Putrefactive (ichoric) exudates. Muddy, have a brown or brownish-green color, have an unpleasant smell of indole and skatole or hydrogen sulphide. The results of microscopic examination of putrefactive exudate are similar to those observed with purulent exudate. Putrefactive (ichoric) exudates are observed when the lungs or mediastinum gangrenous fossae are opened in the pleura, when the putrefactive infection from the gas phlegmon of other areas of the body is metastasized into the pleura, as a complication of thoracic wounds.
Hemorrhagic exudates. Muddy, reddish or brownish brown, contain a lot of red blood cells, neutrophilic leukocytes and lymphocytes are present. The protein concentration is more than 30 g / l. More often hemorrhagic exudates are observed in malignant neoplasms, with pleural tuberculosis, pericardium and peritoneum, traumas and gunshot wounds of the chest and hemorrhagic diatheses. Hemorrhagic can be pleural exudate in a patient with a lung infarction, usually occurring with perifocal pneumonia. In such cases, the detection of the hemorrhagic nature of the exudate is important for diagnosing an infarct of the lung, which can be masked by effusion. During the resolution of hemorrhagic exudate, eosinophils, macrophages, mesothelial cells are found.

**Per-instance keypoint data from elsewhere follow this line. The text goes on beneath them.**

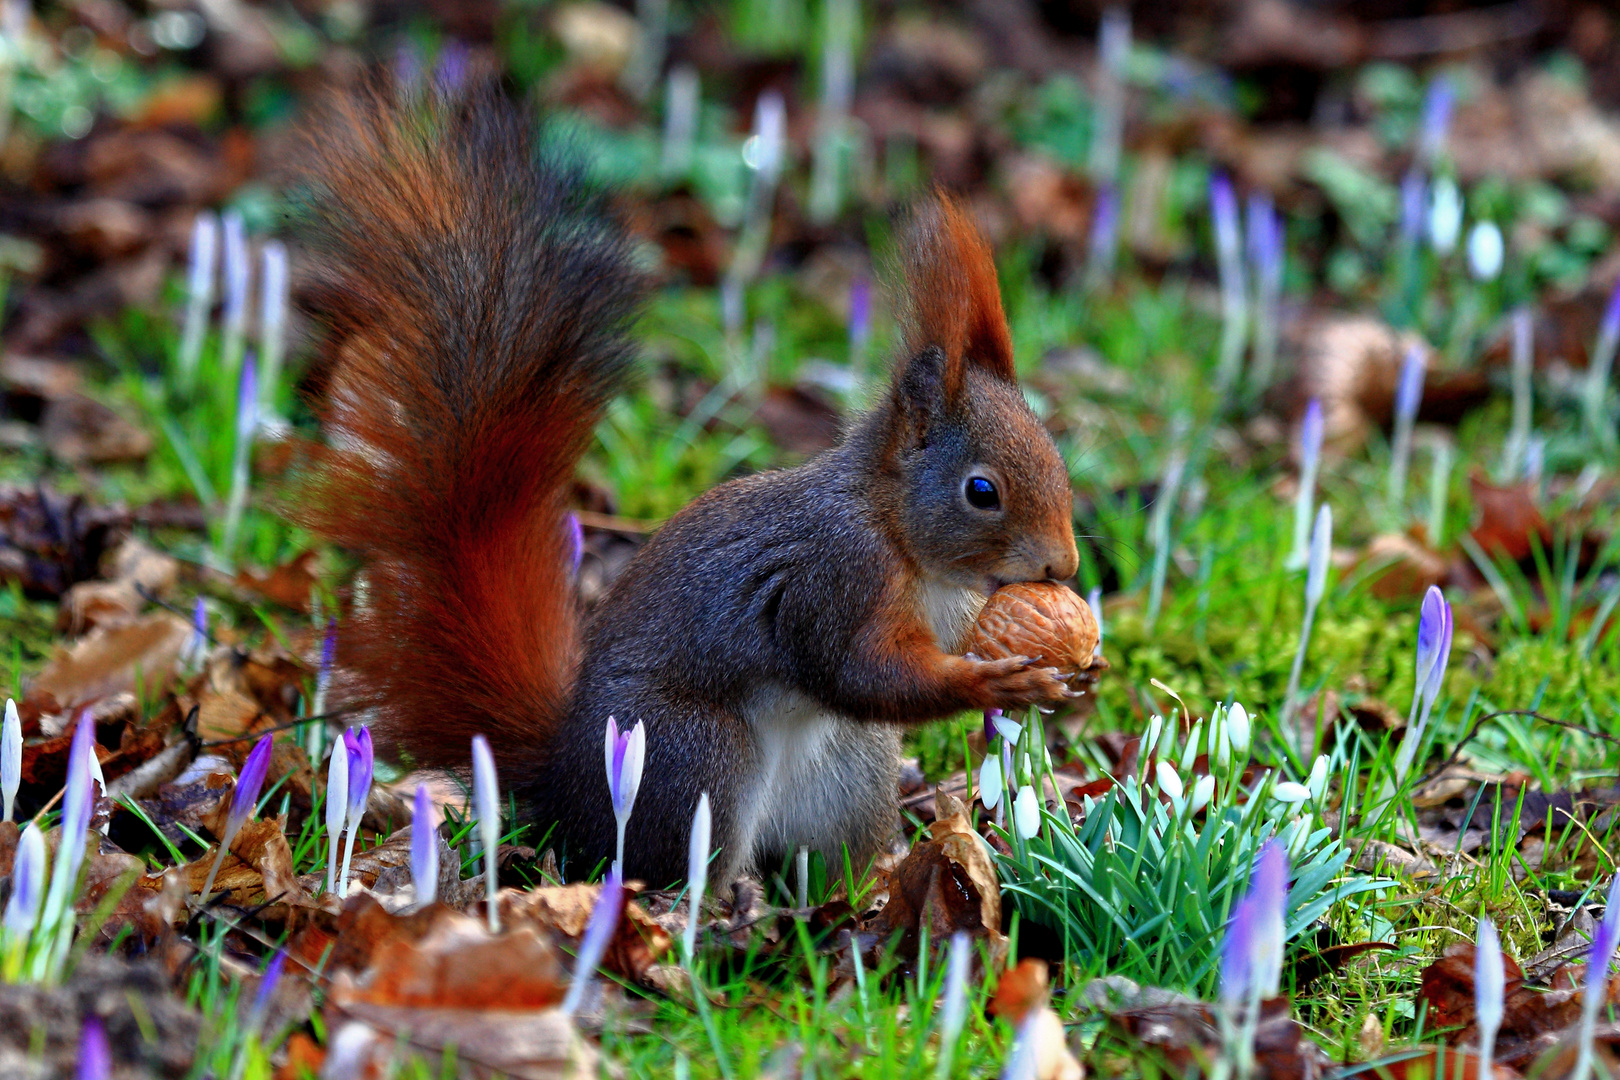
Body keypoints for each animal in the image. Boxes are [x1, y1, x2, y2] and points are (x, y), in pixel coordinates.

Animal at [294, 84, 1075, 887]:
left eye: (1057, 457)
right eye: (981, 491)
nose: (1064, 566)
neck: (898, 533)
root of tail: (566, 788)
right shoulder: (836, 576)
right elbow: (861, 673)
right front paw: (996, 684)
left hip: (849, 773)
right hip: (694, 754)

Chillious exudates. Muddy, milky, which is caused by the presence of a large amount of fat. Under the microscope, droplets of fat, many erythrocytes and lymphocytes are detected, possibly the presence of neutrophils. The appearance of chyleous exudates is associated with damage to the lymphatic vessels and the flow of lymph into the cavity of the peritoneum or the pleural cavity; they are detected in wounds and malignant neoplasms (in particular, in pancreatic cancer). The amount of protein on average 35 g / l. Hylus-like exudates are much less common, in which fat in the pleural effusion is formed due to purulent decomposition of cellular elements, they contain many cells with signs of fatty degeneration and fat detritus. Such exudates are formed due to chronic inflammation of the serous cavities.